I’ve always liked this figure for explaining Mit Eve.


For that same image, Y-Adam would be the male on the far right of the diagram.

This figure also helps:

Yeah I like that one.

I was confident that I’d originally read that:

  1. MT Eve was an individual women in Africa. But obviously not the only woman, or a “first woman” as some maintain

  2. that it’s mathematically certain that all the MT in the human population must trace back to a single woman. It not possible that we trace back to a group without being able to trace further back to a single woman

  3. she’s not a fixed individual over time. So if she lived in say, 150,000 BC, then she obviously wouldn’t be the MT Eve of everyone alive at that time, not for people alive 149,500, but once she did become the MT Eve over everyone alive she would remain an ancestor of all mitochondria from then on, although eventually another women would be called MT Eve because they would be the most recent common ancestor.
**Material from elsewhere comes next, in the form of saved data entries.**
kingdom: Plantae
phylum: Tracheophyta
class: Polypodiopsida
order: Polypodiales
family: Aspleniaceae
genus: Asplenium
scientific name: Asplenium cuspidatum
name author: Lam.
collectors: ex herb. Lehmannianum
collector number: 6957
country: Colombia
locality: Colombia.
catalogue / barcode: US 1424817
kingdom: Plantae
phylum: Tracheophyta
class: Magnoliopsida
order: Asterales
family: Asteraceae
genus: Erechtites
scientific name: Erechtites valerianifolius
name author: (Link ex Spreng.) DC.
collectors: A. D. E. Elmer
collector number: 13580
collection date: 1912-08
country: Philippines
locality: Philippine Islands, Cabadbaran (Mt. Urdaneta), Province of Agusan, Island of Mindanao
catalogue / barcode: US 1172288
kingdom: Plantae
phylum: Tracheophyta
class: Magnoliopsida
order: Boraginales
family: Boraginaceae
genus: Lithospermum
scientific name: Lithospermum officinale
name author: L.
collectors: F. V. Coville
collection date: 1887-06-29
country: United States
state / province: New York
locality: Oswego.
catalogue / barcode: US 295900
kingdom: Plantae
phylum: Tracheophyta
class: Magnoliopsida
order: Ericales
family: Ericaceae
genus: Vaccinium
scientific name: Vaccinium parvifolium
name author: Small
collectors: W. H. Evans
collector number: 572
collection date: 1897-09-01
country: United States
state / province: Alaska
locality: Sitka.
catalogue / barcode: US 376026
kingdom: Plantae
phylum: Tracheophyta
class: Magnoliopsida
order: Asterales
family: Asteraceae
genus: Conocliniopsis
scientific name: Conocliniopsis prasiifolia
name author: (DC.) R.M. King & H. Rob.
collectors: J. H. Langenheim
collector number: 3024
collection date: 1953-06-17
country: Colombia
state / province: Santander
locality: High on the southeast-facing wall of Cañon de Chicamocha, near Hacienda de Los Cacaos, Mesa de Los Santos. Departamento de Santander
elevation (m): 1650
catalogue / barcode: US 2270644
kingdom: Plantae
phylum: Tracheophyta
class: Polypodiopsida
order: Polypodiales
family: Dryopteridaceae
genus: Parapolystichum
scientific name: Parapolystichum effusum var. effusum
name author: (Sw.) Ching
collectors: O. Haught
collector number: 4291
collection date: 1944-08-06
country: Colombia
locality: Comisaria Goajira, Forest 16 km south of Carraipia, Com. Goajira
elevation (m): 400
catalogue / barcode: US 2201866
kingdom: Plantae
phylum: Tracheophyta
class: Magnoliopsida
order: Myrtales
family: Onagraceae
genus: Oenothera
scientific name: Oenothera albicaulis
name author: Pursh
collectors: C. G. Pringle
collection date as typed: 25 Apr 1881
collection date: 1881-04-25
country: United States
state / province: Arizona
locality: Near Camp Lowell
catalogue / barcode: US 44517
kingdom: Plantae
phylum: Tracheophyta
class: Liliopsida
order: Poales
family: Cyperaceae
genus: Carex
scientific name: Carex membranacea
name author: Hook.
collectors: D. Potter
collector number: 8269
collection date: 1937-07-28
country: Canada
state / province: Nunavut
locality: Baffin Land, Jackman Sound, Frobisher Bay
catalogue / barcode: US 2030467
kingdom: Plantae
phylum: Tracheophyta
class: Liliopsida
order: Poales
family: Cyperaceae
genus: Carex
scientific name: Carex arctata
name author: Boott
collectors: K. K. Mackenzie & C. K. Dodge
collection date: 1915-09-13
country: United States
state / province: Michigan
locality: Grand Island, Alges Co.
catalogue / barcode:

Yes, MT Eve would be an individual woman, but not necessarily the only woman nor the first woman. If we jumped forward a few hundred thousands years from now it is possible that the MT Eve of that future time could be alive right now.

I think that is a safe conclusion. There may be situations where the most recent common ancestor of mitDNA is a common ancestor of two species.

Correct. MT Eve is sort of like the boxing heavyweight champion belt. It gets passed on to the next champ.